### Passage for review
★ ★ ★ ★
Newer
Older
In this recipe, you will learn how to create your own container-based environment that
you can use at home and on the supercomputer. In this picture it is outlined:
![](img/outline.png)
You will create a docker-based environment on your machine, that can be use to serve
a jupyter server. Then you transfer the docker image to the supercomputer and make it available
within Jupyter-JSC. Of course, this works without Jupyter, but is much less fun.
In General, the usage of singularity containers on HPC systems is recommended. If the containers from the NVIDIA container registry
[link](https://catalog.ngc.nvidia.com/) are used, you can be quite sure that you are as fast as it gets.
The workflow is compatible with windows as well as Linux and MacOS, however only if your host is of X86 architecture (new Macs might pose a problem).
We however did not get a chance to try.
★ ★ ★ ★
### Data segment
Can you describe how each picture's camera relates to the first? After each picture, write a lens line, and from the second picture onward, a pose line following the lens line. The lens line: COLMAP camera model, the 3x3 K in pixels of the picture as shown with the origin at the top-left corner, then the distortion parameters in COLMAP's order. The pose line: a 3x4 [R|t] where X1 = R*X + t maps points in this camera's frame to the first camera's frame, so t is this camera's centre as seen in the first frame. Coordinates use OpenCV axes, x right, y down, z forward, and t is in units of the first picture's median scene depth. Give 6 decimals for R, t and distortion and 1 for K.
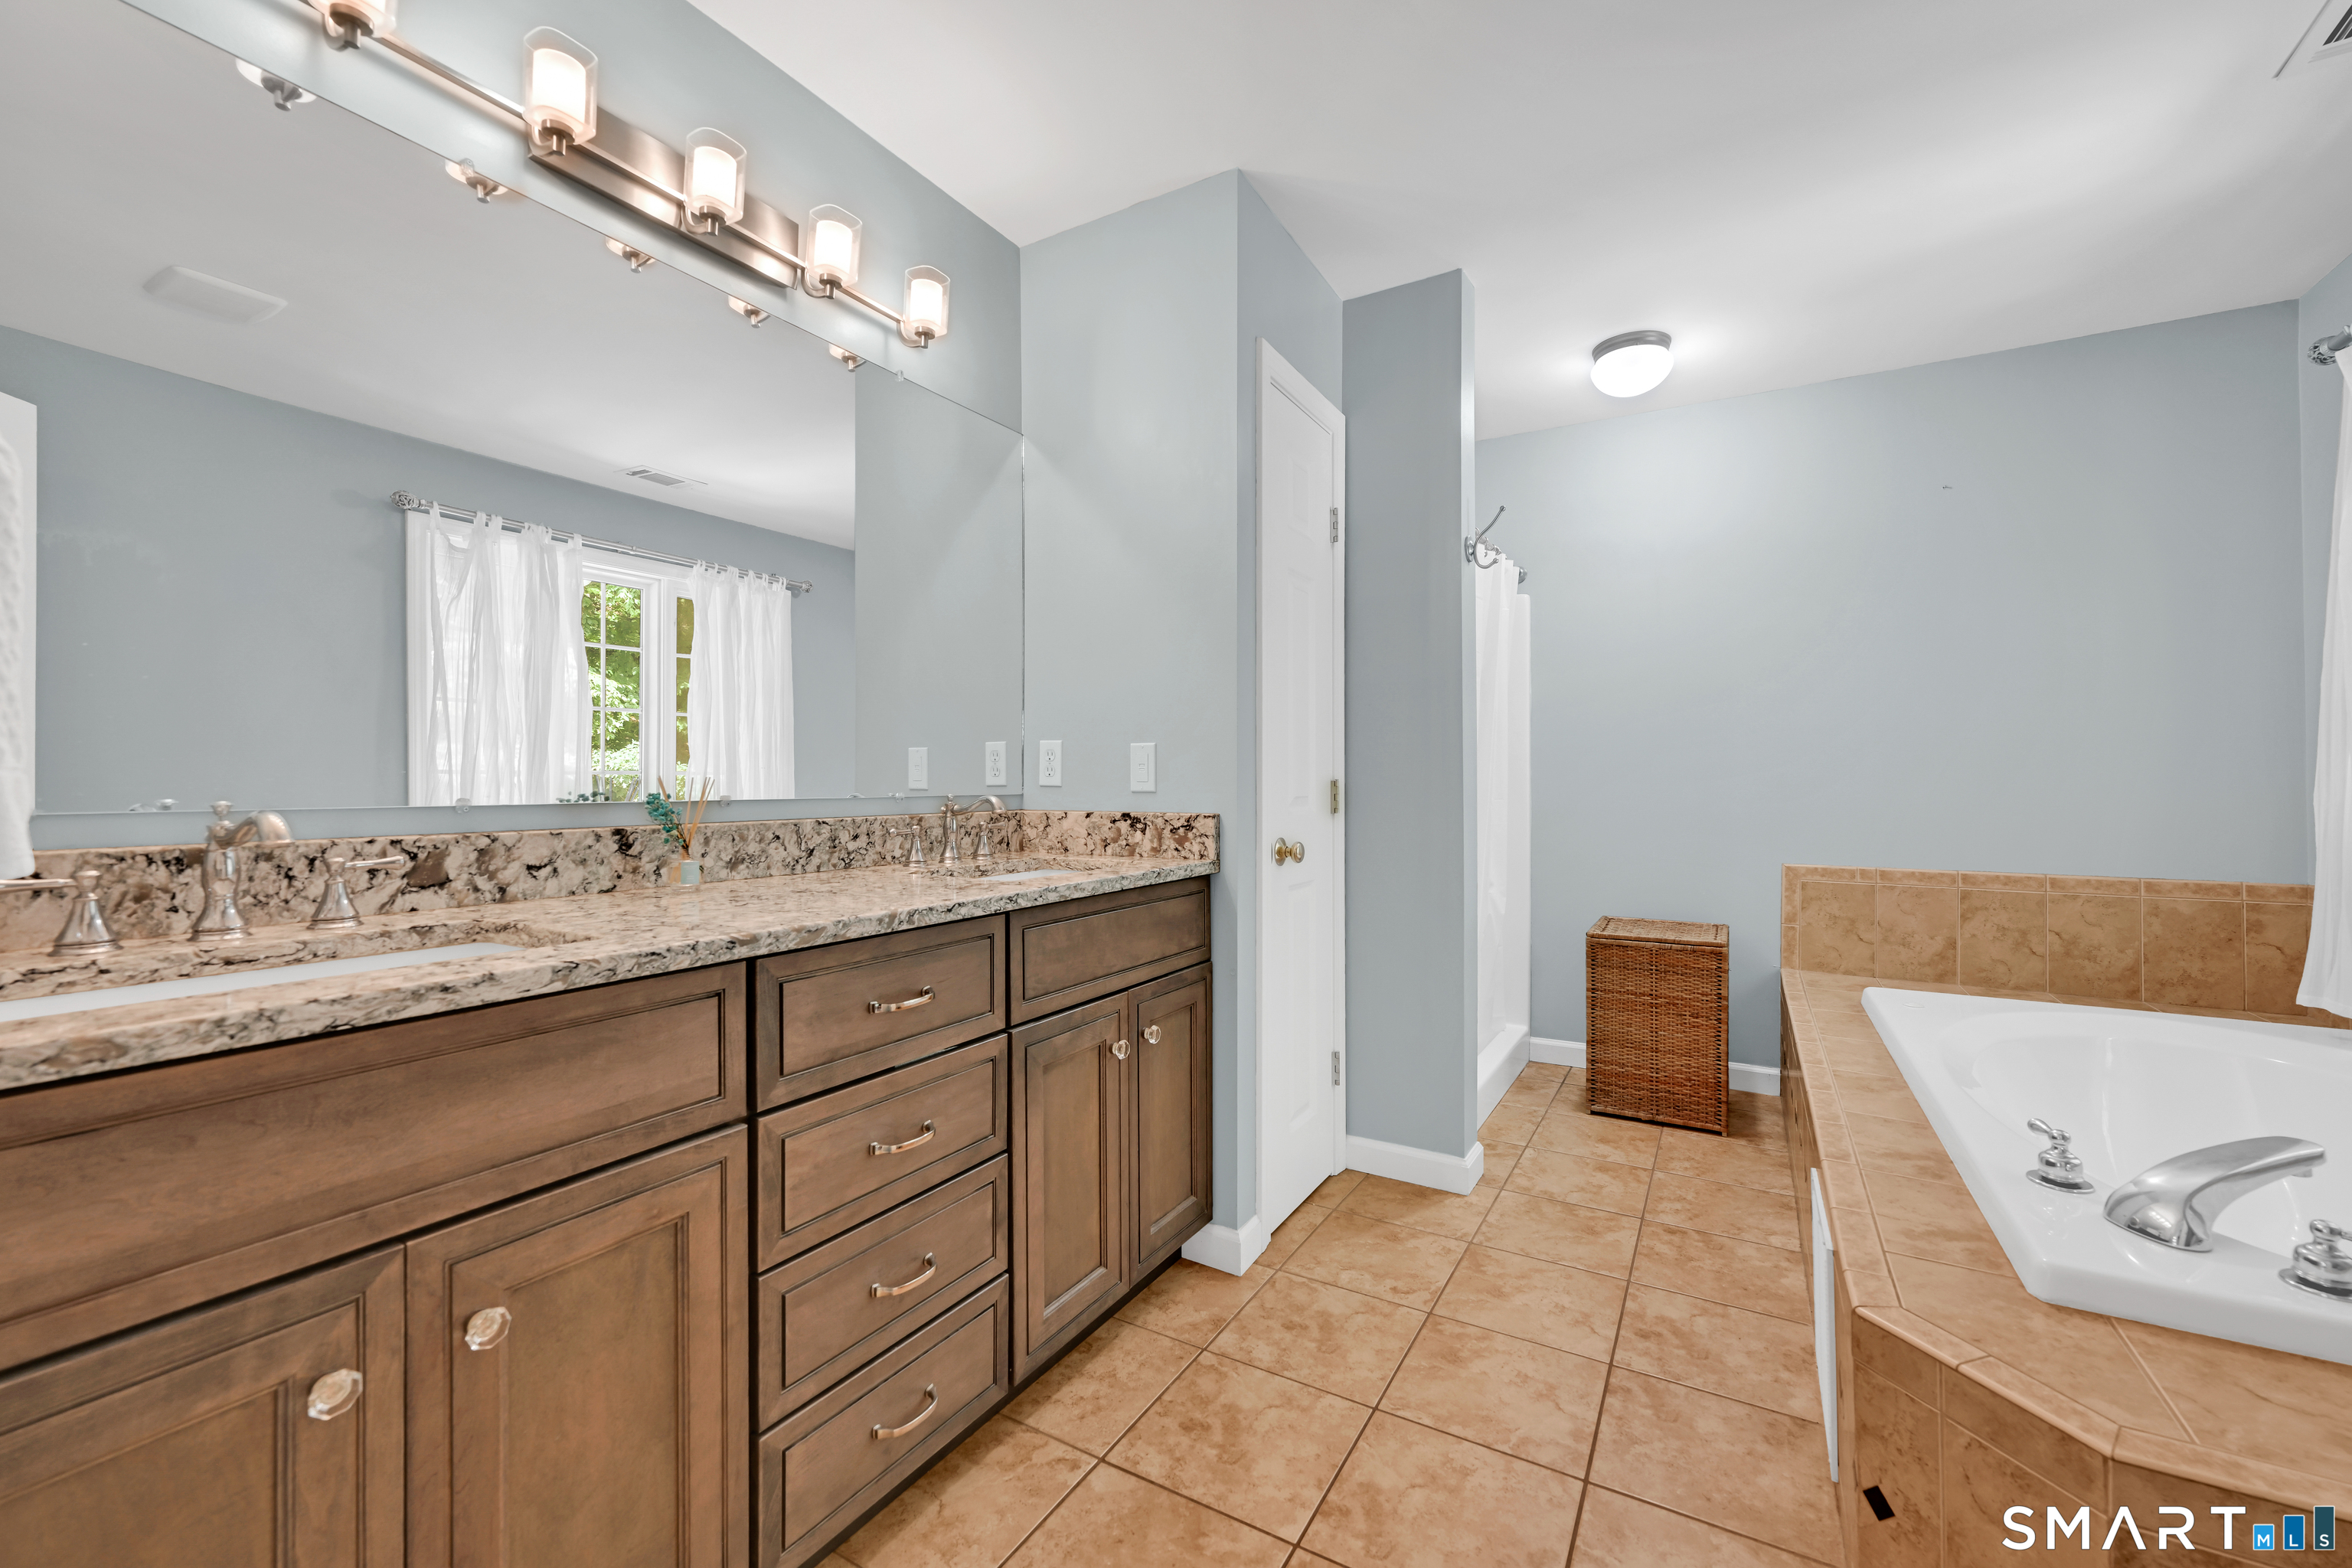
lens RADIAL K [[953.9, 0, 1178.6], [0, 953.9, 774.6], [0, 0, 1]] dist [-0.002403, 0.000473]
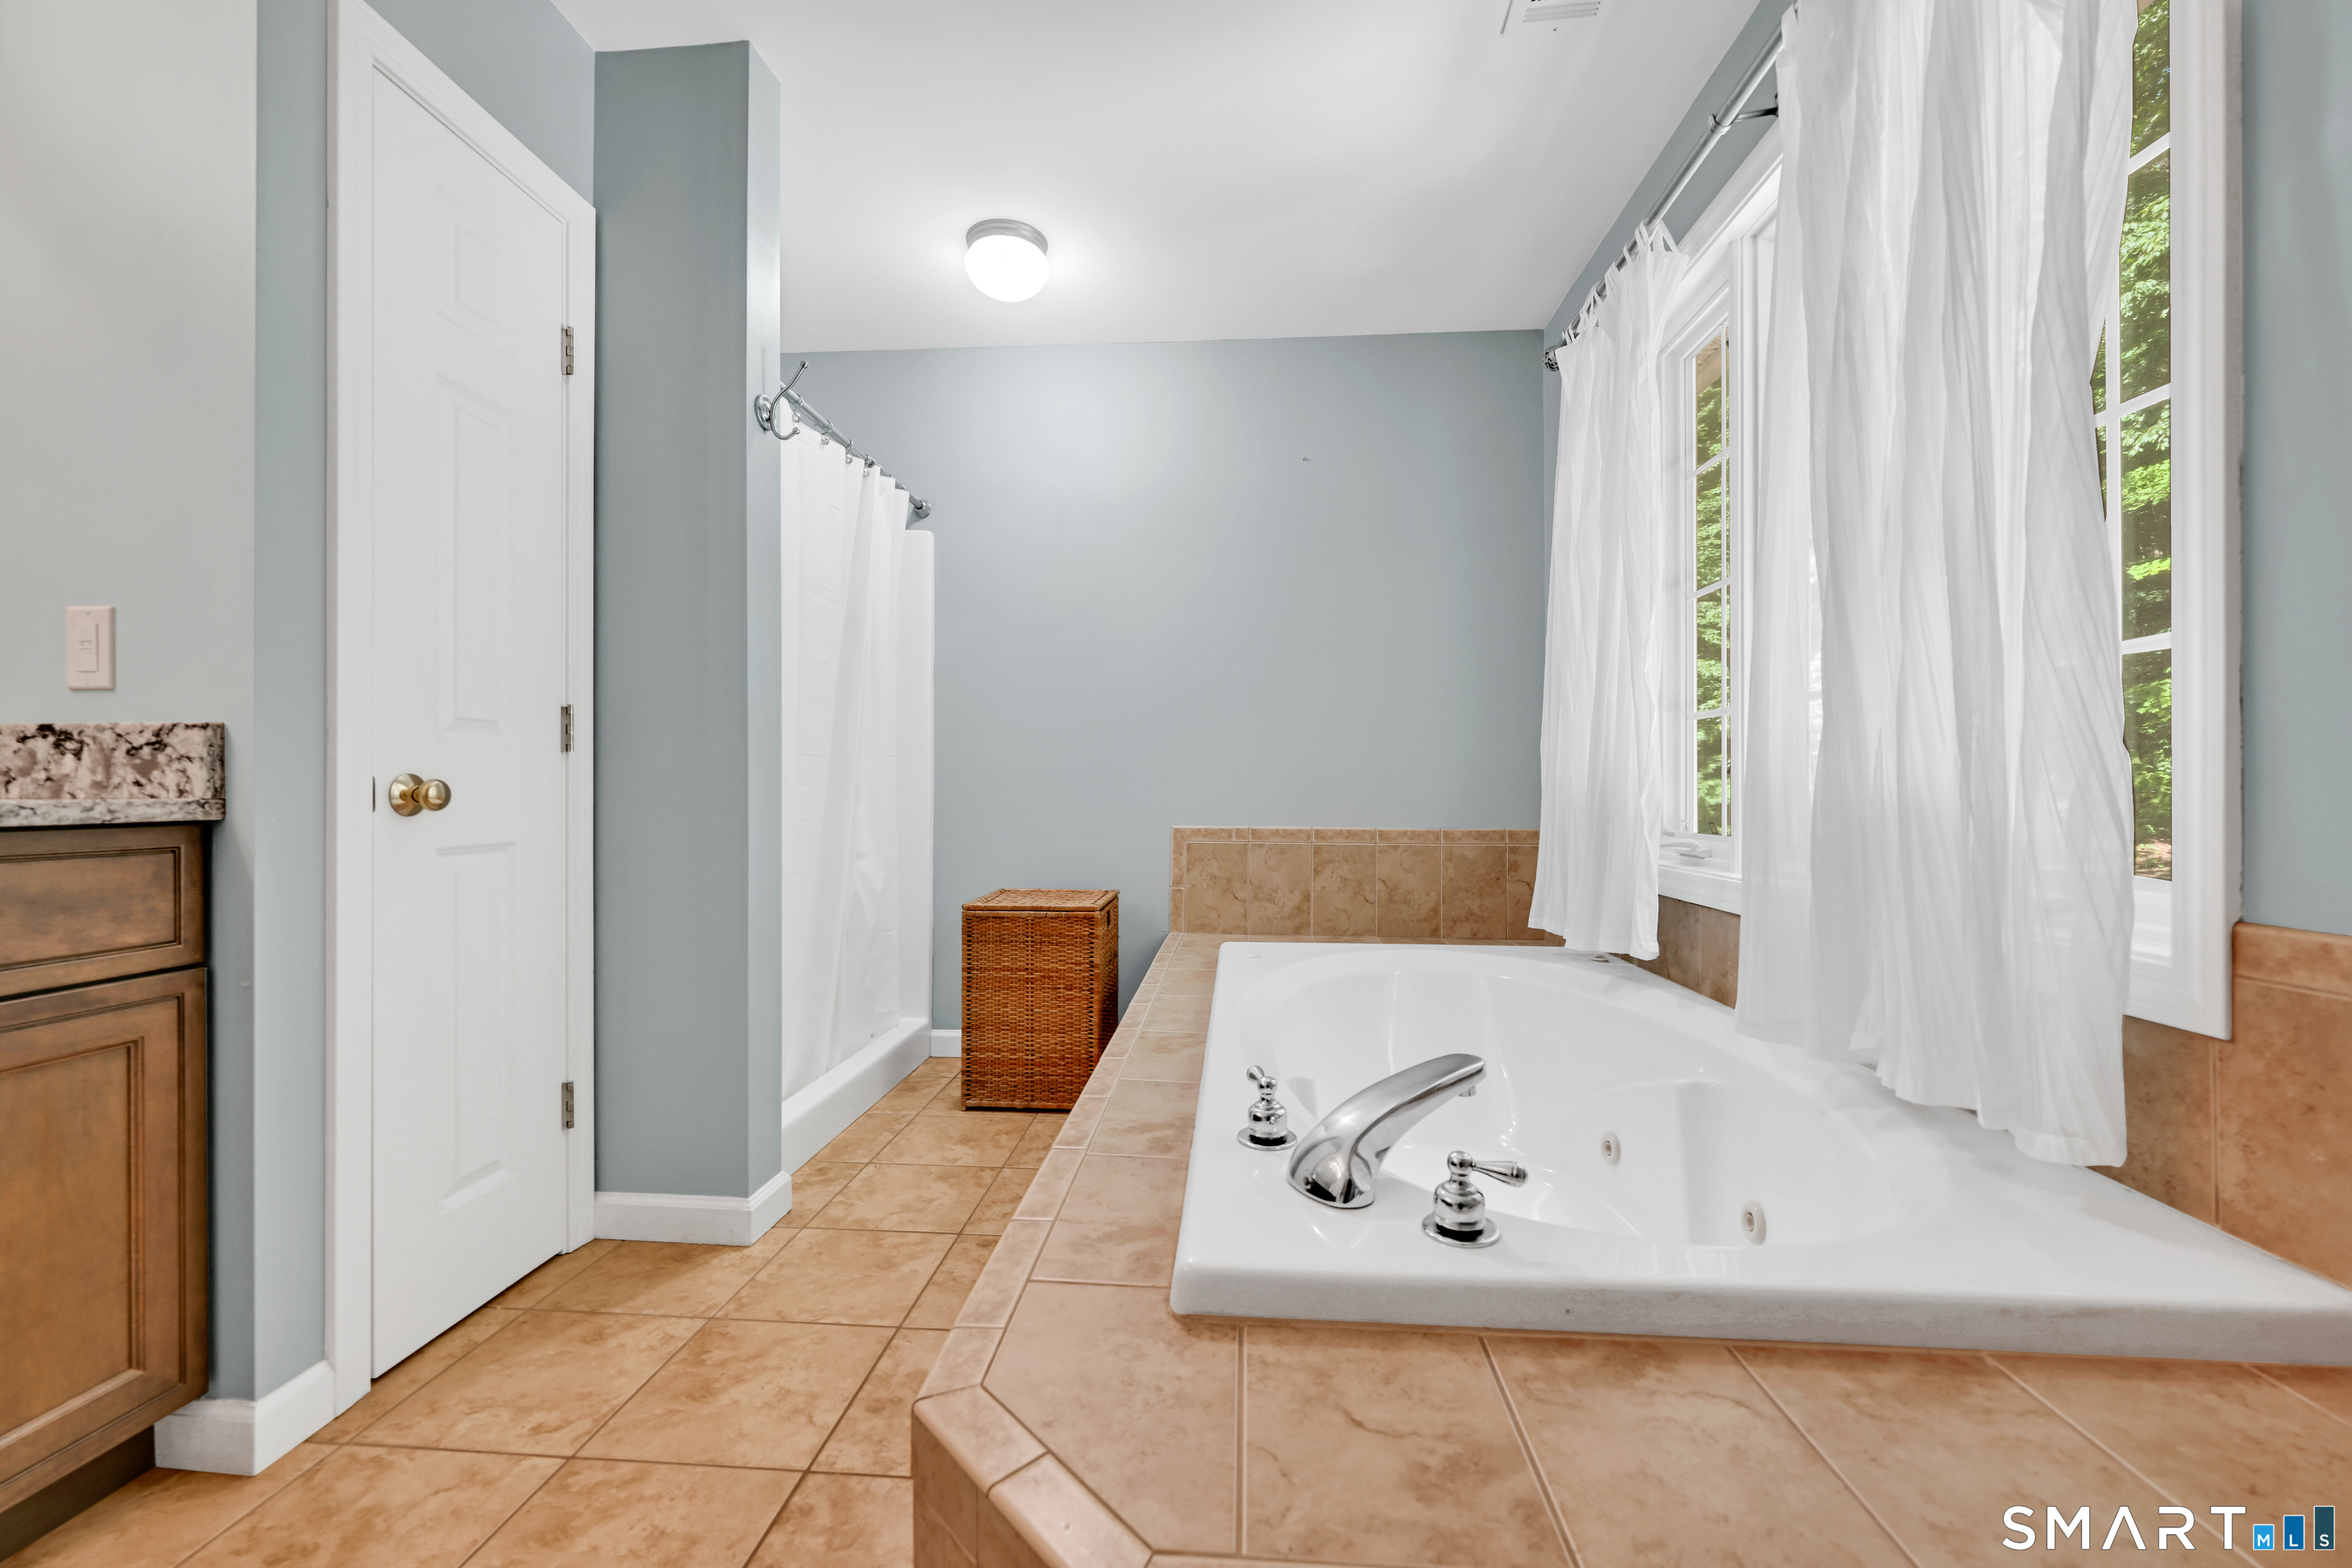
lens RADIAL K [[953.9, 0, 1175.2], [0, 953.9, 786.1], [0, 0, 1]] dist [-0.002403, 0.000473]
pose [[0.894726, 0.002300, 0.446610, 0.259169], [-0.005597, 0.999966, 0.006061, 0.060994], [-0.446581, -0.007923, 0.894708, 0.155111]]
★ ★ ★ ★
### Questions to answer
• A. Name every operating system that the recipe for container-based environments says the workflow is compatible with.
• B. Carry on the recipe for building a container-based environment for home and the supercomputer, starting after its final sentence.

### Answers to the exercises
• A. Windows, Linux, MacOS

• B.
You will perform the following steps:
0. Install docker
1. Create a docker container that contains the environment
2. Run the docker container to serve a local jupyter server and to execute programs
3. Export the docker image, transfer it to the supercomputer and convert it to a singularity container
4. Run things in the singularity container.
Finally, we say a few words about recommended workflows and give a few details that we have omitted before.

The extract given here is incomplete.